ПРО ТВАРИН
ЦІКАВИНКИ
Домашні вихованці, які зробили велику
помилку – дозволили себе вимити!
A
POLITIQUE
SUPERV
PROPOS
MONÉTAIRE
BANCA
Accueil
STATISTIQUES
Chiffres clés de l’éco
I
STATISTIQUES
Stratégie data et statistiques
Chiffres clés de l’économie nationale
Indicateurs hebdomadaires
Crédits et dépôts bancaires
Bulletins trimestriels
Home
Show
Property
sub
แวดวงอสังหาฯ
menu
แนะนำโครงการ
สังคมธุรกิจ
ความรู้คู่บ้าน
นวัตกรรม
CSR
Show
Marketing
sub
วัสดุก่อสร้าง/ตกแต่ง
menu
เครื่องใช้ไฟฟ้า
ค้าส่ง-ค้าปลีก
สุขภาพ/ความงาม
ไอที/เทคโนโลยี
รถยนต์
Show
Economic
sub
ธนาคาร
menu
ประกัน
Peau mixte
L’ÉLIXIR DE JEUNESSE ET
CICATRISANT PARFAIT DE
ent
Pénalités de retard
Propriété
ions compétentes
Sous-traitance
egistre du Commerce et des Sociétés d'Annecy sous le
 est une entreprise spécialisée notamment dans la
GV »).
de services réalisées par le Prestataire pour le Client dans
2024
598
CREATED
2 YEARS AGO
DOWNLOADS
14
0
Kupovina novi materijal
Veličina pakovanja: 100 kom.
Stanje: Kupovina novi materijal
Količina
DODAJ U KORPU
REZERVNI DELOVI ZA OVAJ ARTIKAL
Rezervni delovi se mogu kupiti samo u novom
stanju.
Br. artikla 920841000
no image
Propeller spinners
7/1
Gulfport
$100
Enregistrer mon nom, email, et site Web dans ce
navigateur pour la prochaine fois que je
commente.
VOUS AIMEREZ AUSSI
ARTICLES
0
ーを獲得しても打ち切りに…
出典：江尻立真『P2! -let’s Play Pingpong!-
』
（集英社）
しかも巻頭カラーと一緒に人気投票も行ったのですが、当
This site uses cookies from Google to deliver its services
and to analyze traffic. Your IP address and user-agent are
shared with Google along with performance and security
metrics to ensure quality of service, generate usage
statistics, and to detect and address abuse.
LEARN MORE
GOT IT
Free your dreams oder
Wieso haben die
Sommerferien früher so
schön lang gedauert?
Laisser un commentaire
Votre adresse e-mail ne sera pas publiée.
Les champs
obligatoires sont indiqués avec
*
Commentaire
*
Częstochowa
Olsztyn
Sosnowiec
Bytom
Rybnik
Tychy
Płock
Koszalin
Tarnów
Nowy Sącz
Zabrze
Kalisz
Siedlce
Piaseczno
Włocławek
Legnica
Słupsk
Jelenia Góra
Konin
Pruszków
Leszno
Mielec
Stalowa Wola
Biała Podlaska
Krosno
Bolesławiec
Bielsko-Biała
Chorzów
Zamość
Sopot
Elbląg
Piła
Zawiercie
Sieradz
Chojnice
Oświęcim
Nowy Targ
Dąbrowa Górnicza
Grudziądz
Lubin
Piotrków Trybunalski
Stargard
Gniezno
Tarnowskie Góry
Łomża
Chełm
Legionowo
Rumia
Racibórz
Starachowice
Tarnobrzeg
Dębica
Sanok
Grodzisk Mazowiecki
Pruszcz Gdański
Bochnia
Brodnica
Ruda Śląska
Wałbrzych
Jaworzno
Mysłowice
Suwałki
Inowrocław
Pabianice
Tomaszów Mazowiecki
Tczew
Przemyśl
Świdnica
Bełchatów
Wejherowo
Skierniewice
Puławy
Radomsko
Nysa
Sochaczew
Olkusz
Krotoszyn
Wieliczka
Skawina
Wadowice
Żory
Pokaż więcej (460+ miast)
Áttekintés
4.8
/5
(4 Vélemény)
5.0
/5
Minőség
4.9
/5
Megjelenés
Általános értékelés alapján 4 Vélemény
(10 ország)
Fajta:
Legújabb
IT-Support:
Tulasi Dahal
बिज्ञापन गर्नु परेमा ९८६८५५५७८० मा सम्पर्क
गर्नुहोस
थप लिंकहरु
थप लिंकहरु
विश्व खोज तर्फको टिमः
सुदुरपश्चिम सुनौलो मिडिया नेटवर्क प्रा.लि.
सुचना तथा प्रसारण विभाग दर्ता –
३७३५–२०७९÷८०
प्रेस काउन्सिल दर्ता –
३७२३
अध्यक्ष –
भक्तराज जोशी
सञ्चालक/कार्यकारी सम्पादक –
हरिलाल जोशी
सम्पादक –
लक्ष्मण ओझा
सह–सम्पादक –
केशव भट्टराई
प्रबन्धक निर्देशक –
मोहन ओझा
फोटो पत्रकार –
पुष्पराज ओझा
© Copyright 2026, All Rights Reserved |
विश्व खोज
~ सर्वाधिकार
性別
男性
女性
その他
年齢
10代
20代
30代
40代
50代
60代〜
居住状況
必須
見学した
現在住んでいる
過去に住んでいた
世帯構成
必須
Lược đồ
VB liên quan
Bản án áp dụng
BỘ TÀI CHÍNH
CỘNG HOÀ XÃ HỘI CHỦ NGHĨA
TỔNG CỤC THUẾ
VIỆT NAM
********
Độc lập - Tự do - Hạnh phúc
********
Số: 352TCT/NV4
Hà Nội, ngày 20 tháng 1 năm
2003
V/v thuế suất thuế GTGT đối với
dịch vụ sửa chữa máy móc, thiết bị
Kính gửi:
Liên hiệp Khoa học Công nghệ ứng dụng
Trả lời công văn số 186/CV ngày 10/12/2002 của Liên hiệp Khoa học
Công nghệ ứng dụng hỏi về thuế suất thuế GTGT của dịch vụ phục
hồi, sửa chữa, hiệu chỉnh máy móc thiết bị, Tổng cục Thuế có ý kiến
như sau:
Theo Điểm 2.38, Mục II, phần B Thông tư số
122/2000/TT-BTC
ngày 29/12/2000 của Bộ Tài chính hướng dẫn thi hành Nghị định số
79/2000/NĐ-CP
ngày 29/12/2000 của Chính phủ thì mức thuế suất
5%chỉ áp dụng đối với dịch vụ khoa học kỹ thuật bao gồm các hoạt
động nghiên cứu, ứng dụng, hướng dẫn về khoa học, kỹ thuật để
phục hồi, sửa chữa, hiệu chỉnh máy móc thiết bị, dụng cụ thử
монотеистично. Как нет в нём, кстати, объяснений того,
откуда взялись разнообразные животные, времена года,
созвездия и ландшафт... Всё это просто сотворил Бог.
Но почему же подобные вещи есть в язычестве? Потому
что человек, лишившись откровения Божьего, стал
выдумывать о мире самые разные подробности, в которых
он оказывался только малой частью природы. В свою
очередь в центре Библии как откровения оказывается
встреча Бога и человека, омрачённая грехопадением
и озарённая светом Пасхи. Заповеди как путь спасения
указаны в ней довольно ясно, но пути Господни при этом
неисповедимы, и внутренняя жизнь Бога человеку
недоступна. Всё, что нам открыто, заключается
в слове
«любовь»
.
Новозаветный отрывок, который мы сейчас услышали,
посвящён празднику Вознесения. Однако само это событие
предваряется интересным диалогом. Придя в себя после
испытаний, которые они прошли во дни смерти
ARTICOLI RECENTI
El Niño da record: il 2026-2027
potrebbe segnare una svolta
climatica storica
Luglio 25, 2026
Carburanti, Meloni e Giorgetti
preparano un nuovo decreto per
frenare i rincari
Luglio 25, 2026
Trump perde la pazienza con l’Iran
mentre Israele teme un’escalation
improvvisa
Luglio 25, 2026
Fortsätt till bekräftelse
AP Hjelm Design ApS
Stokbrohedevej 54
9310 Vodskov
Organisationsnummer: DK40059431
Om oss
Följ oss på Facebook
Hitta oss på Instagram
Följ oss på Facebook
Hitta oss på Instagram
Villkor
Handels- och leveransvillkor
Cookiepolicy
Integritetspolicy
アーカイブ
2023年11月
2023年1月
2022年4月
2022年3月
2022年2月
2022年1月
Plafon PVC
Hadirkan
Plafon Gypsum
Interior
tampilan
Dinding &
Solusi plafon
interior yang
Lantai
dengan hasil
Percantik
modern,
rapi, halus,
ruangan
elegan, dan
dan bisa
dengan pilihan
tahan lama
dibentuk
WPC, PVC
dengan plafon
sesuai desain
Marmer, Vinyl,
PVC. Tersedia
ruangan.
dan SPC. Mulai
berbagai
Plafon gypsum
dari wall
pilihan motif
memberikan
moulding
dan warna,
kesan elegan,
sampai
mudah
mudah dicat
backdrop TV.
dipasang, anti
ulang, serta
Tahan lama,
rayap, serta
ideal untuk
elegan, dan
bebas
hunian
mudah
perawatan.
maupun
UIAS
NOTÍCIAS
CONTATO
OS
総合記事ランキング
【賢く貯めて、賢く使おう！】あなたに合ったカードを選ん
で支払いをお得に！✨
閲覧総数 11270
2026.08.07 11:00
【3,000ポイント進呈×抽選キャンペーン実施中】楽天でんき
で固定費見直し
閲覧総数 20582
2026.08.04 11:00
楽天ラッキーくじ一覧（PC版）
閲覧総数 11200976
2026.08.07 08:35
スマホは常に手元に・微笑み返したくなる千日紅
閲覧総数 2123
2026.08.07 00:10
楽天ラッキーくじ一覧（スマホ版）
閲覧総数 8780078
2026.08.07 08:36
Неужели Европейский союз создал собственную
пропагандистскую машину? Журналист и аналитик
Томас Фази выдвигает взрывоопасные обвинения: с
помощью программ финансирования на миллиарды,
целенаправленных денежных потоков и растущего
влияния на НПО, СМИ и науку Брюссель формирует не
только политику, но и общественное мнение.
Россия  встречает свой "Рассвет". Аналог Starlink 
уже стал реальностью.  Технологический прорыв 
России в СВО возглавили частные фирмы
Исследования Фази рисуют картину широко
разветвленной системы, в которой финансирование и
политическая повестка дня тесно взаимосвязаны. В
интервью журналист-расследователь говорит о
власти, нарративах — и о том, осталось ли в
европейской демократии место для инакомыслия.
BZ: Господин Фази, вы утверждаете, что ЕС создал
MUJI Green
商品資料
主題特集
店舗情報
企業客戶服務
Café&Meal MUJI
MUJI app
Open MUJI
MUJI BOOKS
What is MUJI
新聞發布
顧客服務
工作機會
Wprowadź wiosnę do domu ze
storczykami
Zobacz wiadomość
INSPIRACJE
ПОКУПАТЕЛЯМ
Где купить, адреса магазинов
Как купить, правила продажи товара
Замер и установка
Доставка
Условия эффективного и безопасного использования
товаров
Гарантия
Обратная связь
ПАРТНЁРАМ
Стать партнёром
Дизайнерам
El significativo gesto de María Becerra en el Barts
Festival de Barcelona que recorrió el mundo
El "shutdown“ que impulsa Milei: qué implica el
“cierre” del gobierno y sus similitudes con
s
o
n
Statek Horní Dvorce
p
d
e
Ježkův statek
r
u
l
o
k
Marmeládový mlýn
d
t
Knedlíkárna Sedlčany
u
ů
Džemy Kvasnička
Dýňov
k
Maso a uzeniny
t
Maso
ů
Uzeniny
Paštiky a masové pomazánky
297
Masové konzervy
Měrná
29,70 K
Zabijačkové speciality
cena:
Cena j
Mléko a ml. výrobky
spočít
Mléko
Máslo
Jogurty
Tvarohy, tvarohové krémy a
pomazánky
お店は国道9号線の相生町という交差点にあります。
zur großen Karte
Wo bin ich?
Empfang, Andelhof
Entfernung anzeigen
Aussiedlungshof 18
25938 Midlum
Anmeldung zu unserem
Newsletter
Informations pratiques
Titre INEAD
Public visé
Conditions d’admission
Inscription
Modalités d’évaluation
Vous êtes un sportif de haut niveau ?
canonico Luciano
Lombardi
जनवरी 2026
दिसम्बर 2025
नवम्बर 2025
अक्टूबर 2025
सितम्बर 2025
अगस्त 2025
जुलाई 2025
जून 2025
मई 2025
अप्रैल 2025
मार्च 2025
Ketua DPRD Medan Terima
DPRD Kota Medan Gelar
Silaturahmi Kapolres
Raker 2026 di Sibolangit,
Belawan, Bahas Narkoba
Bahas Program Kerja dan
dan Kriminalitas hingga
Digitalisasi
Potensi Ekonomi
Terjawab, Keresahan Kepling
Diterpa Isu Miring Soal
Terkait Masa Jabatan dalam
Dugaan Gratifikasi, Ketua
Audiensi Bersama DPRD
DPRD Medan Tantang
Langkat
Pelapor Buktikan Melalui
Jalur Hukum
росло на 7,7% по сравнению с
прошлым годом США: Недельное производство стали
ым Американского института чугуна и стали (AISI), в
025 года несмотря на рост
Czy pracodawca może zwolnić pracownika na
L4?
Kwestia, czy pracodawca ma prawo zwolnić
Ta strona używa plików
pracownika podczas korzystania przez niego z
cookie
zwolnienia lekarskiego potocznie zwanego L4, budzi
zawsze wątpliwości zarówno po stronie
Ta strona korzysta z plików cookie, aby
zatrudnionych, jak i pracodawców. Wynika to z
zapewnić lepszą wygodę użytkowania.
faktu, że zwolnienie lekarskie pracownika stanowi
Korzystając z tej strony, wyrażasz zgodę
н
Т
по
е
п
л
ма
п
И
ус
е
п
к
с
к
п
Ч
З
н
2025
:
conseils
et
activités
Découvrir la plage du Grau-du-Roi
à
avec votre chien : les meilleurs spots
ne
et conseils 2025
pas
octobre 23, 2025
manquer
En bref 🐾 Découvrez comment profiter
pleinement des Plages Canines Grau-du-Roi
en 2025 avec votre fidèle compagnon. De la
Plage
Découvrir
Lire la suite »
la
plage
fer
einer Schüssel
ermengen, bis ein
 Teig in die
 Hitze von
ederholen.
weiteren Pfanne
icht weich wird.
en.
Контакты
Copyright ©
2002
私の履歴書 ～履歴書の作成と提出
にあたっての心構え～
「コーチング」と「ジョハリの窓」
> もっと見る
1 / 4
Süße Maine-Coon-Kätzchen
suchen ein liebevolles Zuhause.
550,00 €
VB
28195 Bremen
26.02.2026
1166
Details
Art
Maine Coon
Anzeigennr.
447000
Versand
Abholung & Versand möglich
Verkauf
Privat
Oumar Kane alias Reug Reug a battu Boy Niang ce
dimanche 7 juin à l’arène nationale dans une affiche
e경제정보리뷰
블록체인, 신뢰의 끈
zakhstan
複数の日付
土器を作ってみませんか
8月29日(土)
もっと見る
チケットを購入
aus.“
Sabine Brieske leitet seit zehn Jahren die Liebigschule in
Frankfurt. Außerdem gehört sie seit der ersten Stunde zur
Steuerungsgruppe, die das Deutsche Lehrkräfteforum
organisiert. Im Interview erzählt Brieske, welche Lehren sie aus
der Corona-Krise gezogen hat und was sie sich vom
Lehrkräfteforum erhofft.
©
—————
Rewrite the records, from the first line through the line containing "REZERVNI DELOVI ZA OVAJ ARTIKAL", as a Markdown table with the columns Row and Text. Put a row number in Row and the line in Text, and leave out blank lines.

| Row | Text |
|---|---|
| 1 | ПРО ТВАРИН |
| 2 | ЦІКАВИНКИ |
| 3 | Домашні вихованці, які зробили велику |
| 4 | помилку – дозволили себе вимити! |
| 5 | A |
| 6 | POLITIQUE |
| 7 | SUPERV |
| 8 | PROPOS |
| 9 | MONÉTAIRE |
| 10 | BANCA |
| 11 | Accueil |
| 12 | STATISTIQUES |
| 13 | Chiffres clés de l’éco |
| 14 | I |
| 15 | STATISTIQUES |
| 16 | Stratégie data et statistiques |
| 17 | Chiffres clés de l’économie nationale |
| 18 | Indicateurs hebdomadaires |
| 19 | Crédits et dépôts bancaires |
| 20 | Bulletins trimestriels |
| 21 | Home |
| 22 | Show |
| 23 | Property |
| 24 | sub |
| 25 | แวดวงอสังหาฯ |
| 26 | menu |
| 27 | แนะนำโครงการ |
| 28 | สังคมธุรกิจ |
| 29 | ความรู้คู่บ้าน |
| 30 | นวัตกรรม |
| 31 | CSR |
| 32 | Show |
| 33 | Marketing |
| 34 | sub |
| 35 | วัสดุก่อสร้าง/ตกแต่ง |
| 36 | menu |
| 37 | เครื่องใช้ไฟฟ้า |
| 38 | ค้าส่ง-ค้าปลีก |
| 39 | สุขภาพ/ความงาม |
| 40 | ไอที/เทคโนโลยี |
| 41 | รถยนต์ |
| 42 | Show |
| 43 | Economic |
| 44 | sub |
| 45 | ธนาคาร |
| 46 | menu |
| 47 | ประกัน |
| 48 | Peau mixte |
| 49 | L’ÉLIXIR DE JEUNESSE ET |
| 50 | CICATRISANT PARFAIT DE |
| 51 | ent |
| 52 | Pénalités de retard |
| 53 | Propriété |
| 54 | ions compétentes |
| 55 | Sous-traitance |
| 56 | egistre du Commerce et des Sociétés d'Annecy sous le |
| 57 |  est une entreprise spécialisée notamment dans la |
| 58 | GV »). |
| 59 | de services réalisées par le Prestataire pour le Client dans |
| 60 | 2024 |
| 61 | 598 |
| 62 | CREATED |
| 63 | 2 YEARS AGO |
| 64 | DOWNLOADS |
| 65 | 14 |
| 66 | 0 |
| 67 | Kupovina novi materijal |
| 68 | Veličina pakovanja: 100 kom. |
| 69 | Stanje: Kupovina novi materijal |
| 70 | Količina |
| 71 | DODAJ U KORPU |
| 72 | REZERVNI DELOVI ZA OVAJ ARTIKAL |